## To do
Each line below that contains "none" should be counted. Give only the total.

## Material for this task
————

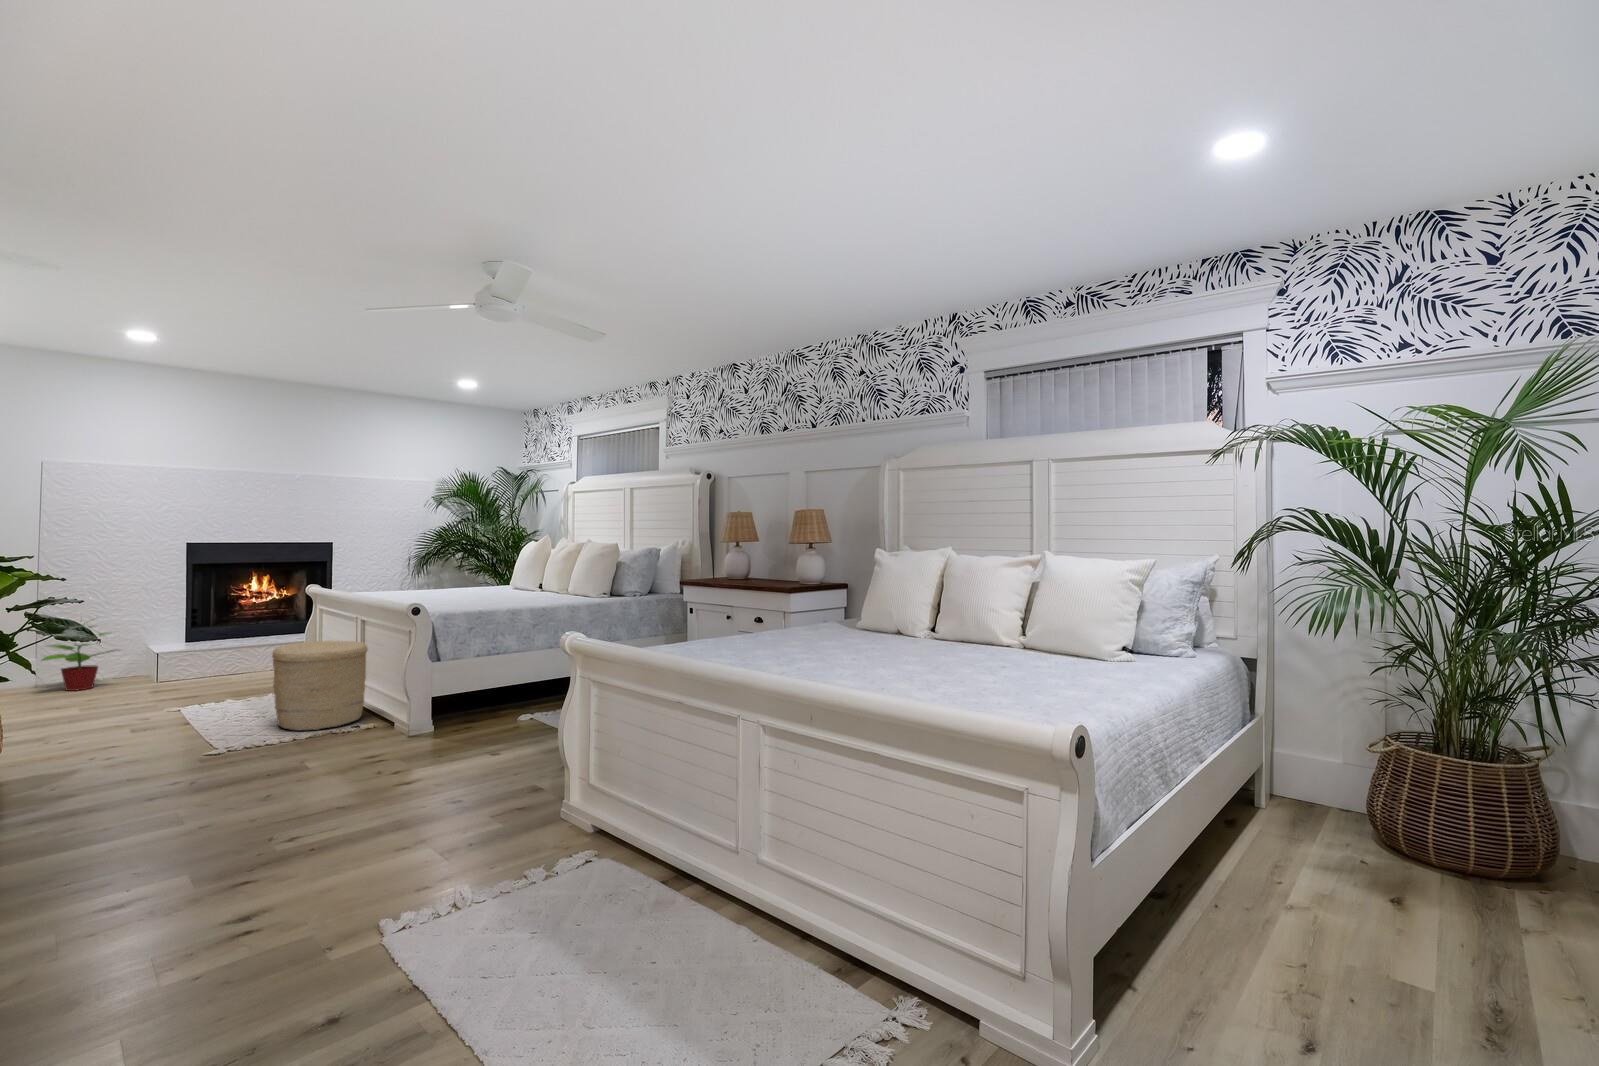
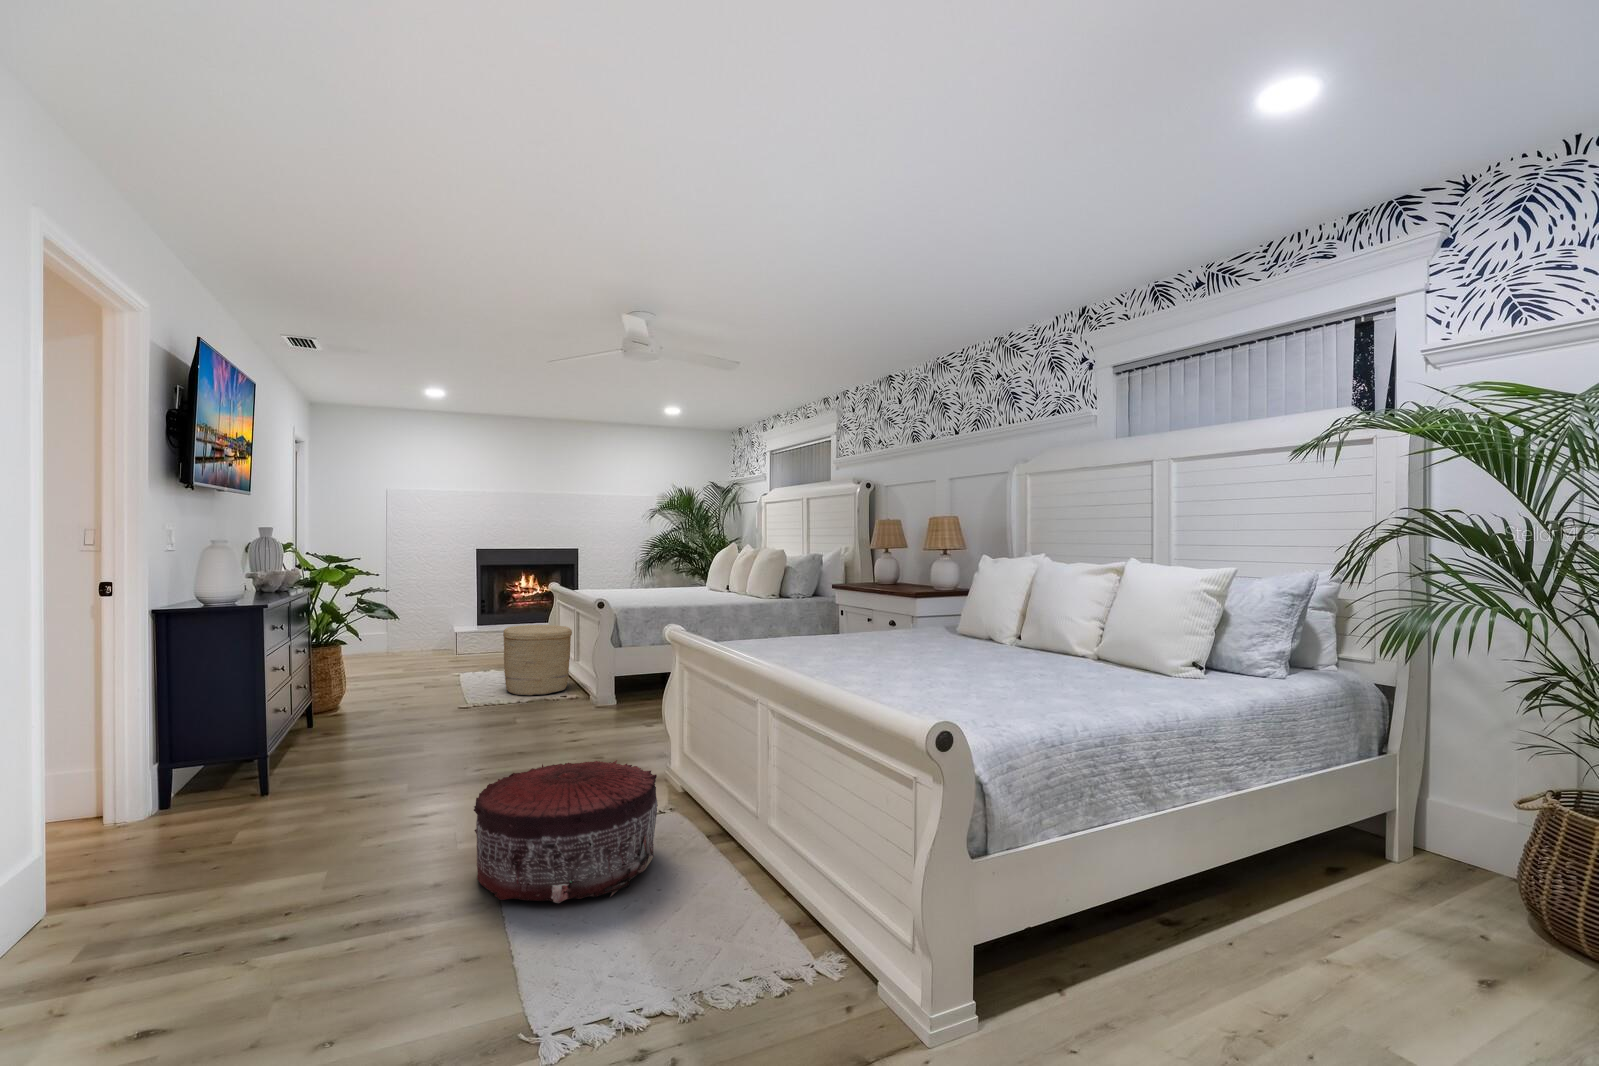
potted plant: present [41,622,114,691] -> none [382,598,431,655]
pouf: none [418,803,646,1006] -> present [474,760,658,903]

————

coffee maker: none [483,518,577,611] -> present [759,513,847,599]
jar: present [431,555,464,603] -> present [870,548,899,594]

————

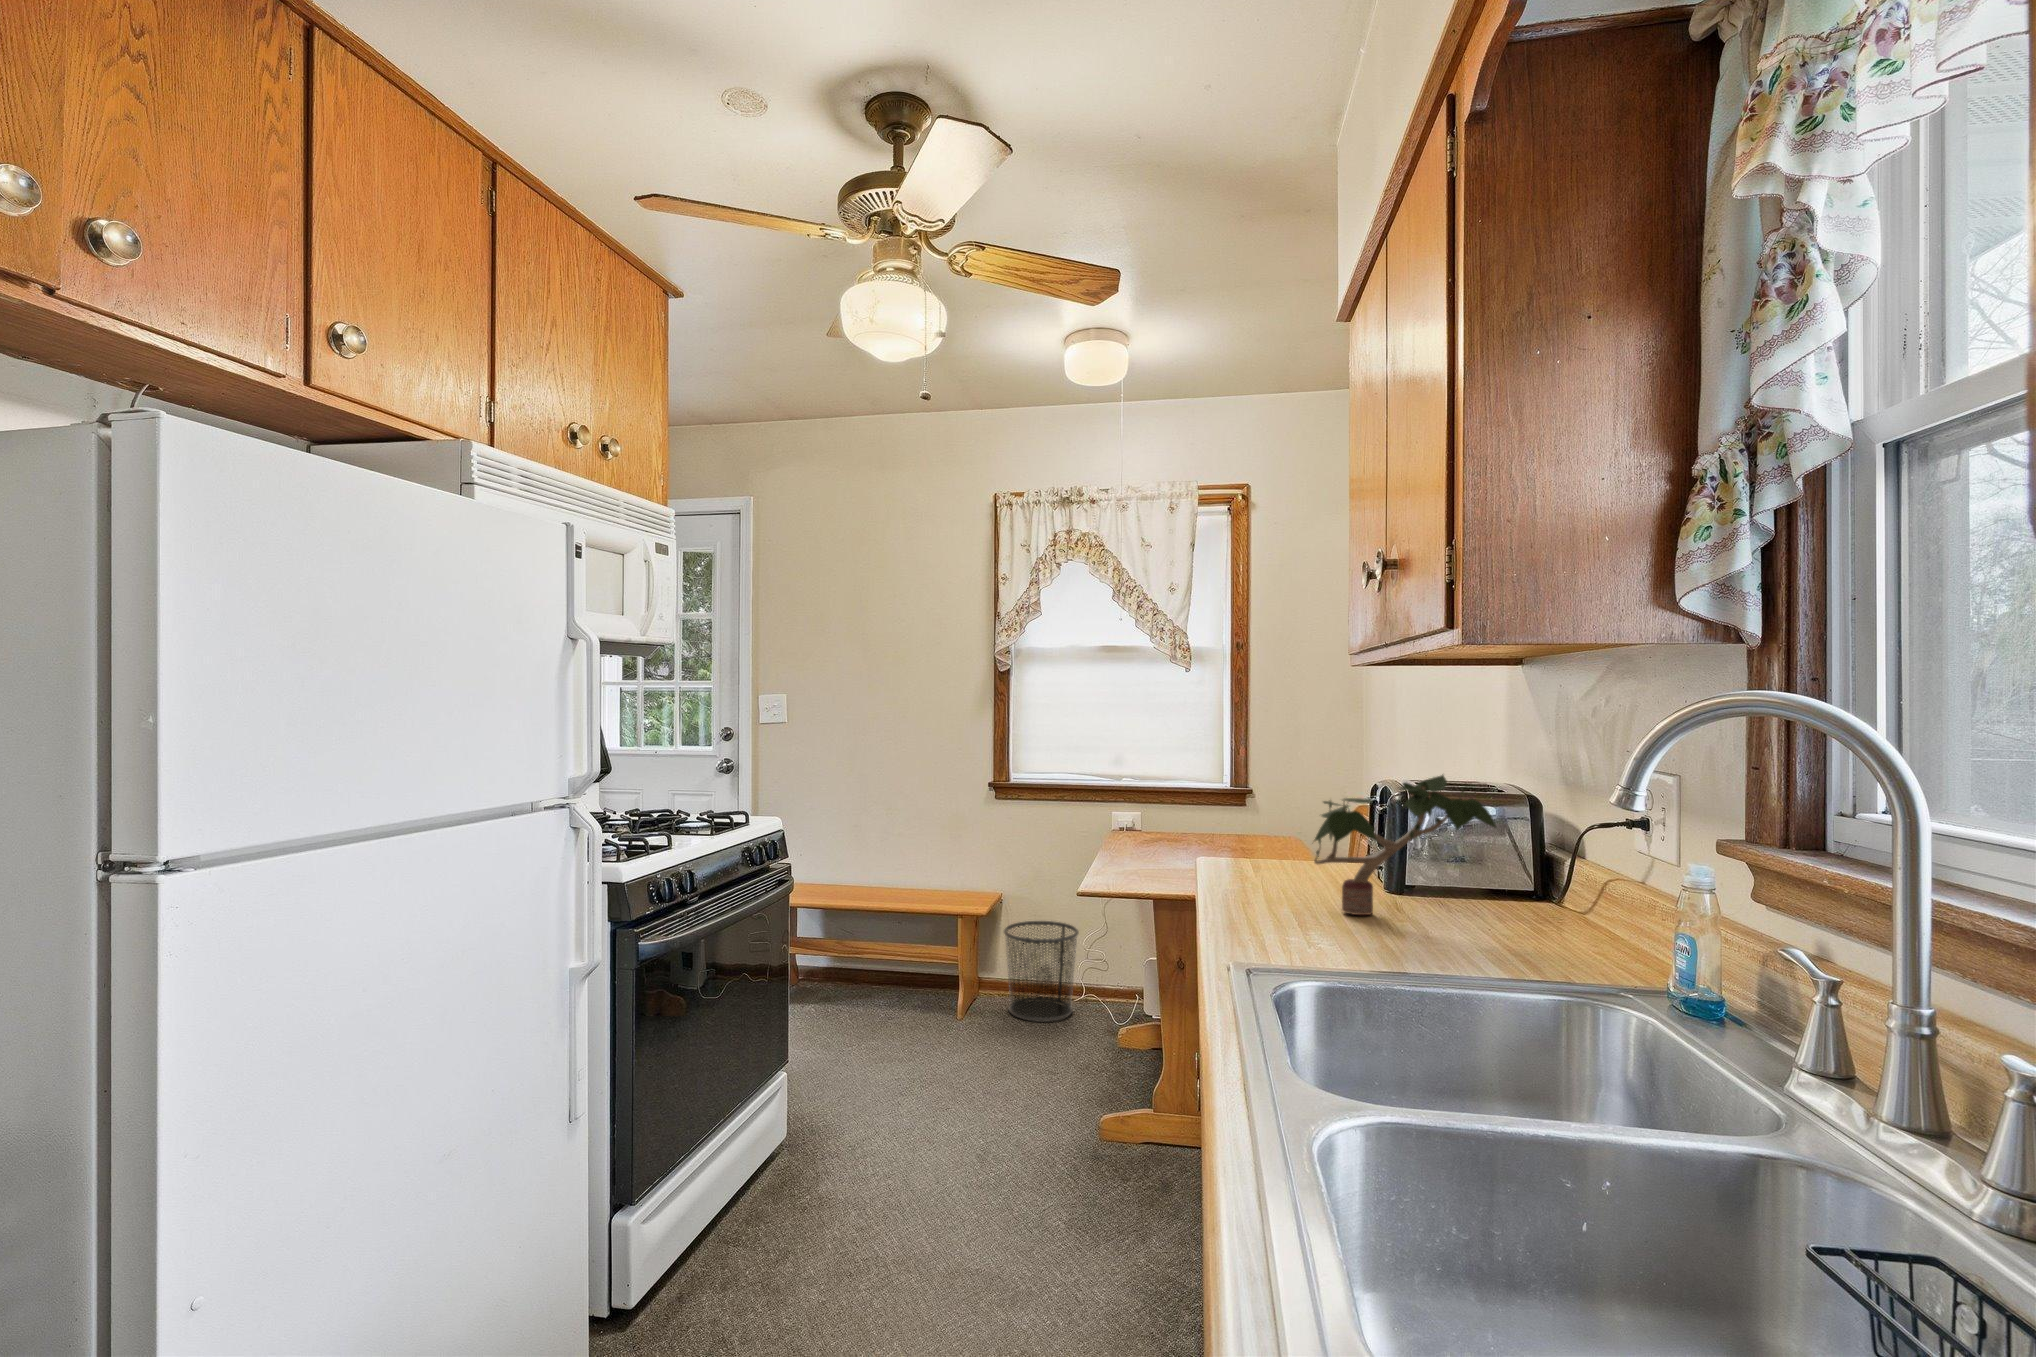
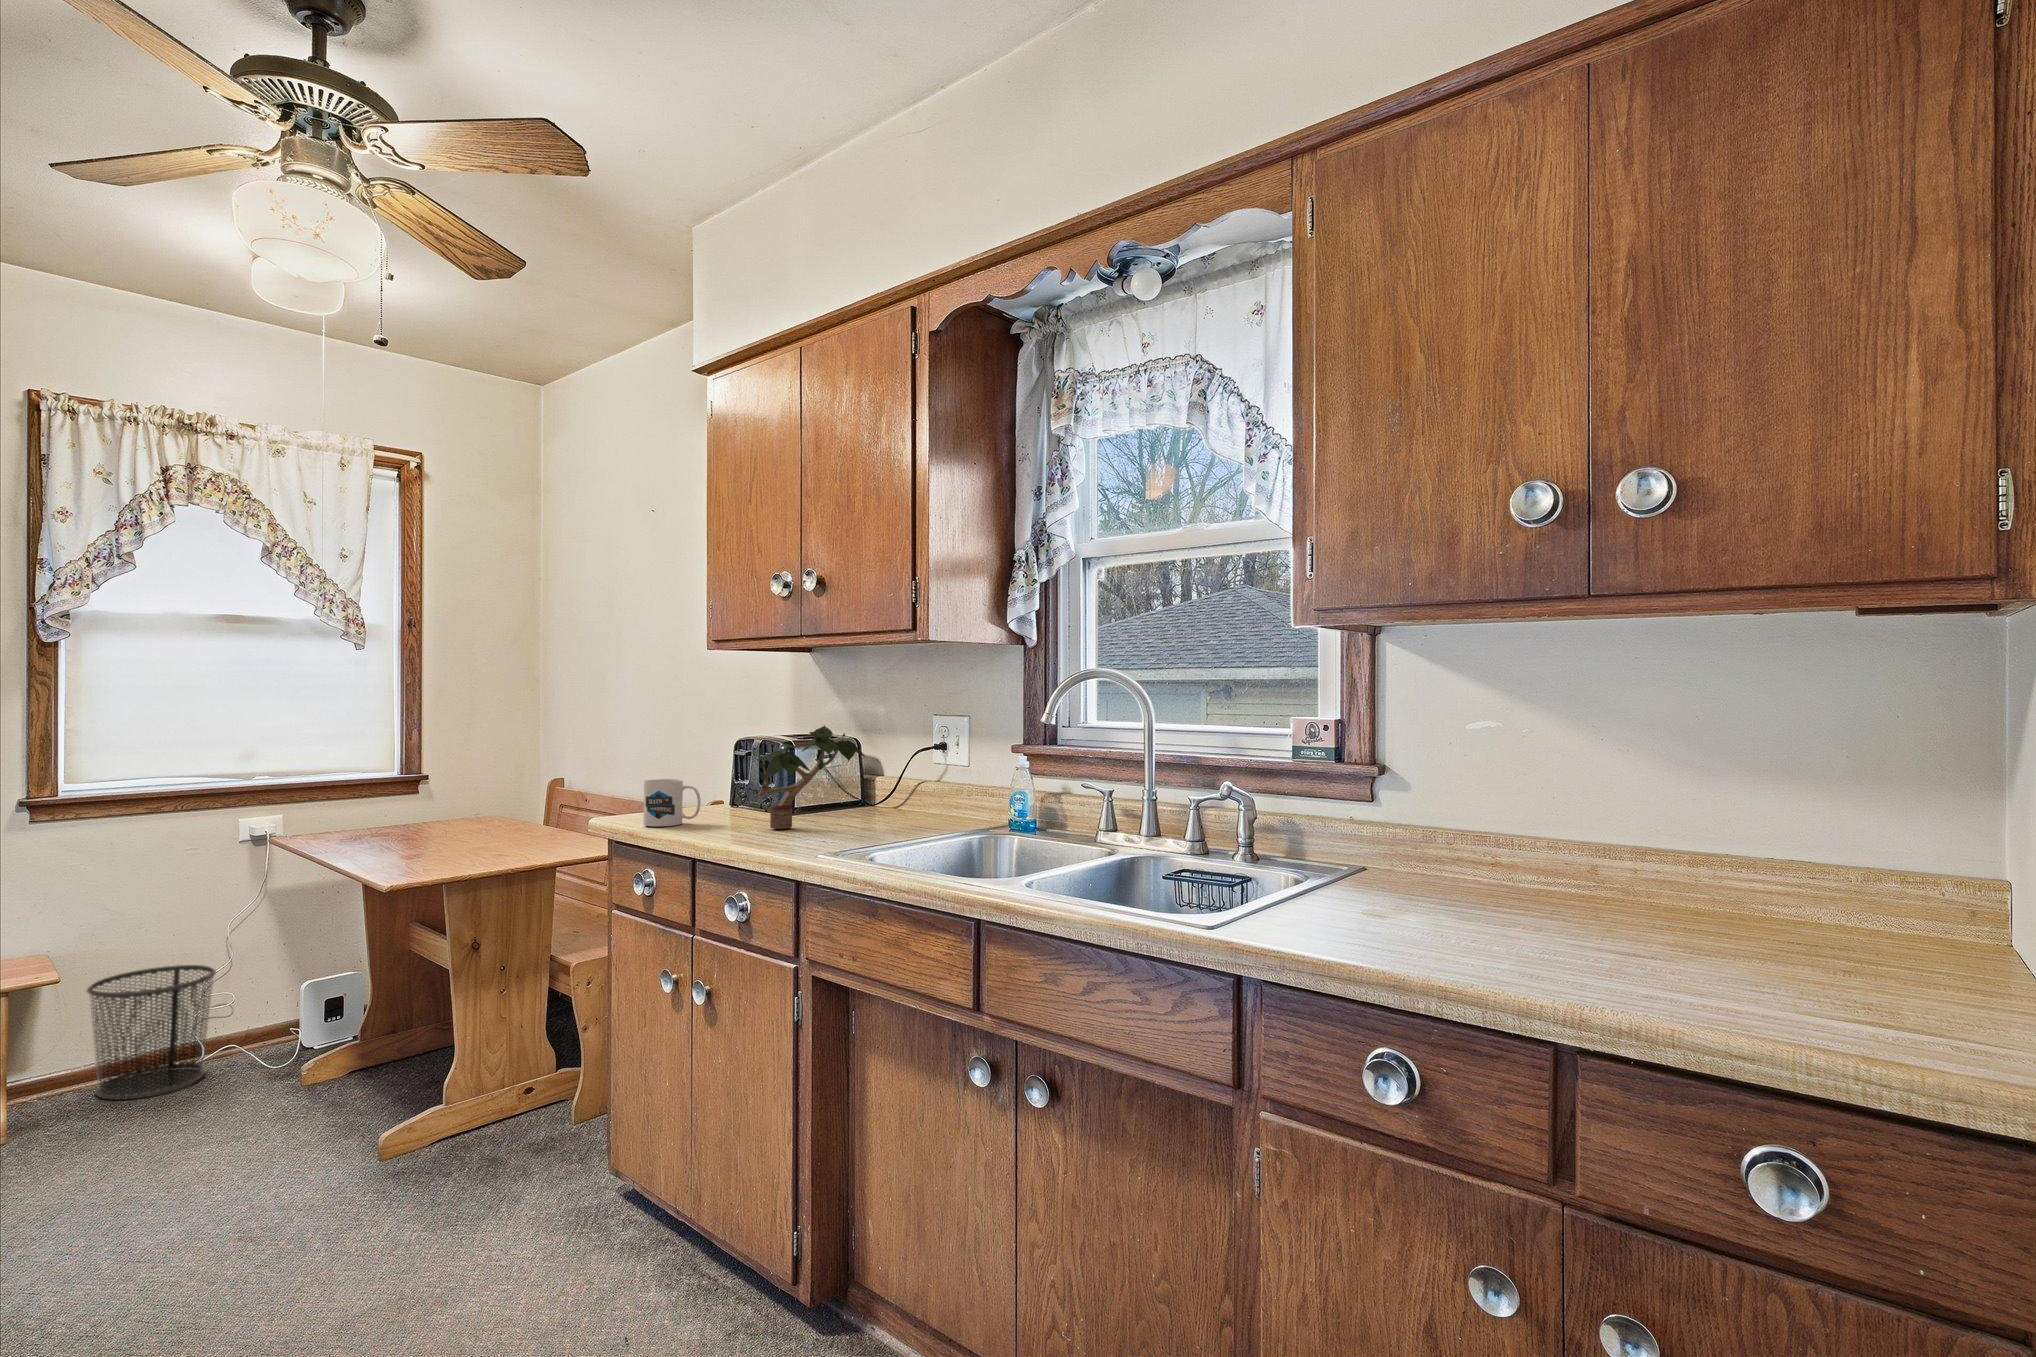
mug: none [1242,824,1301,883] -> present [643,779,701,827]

————

## Completed exercise
4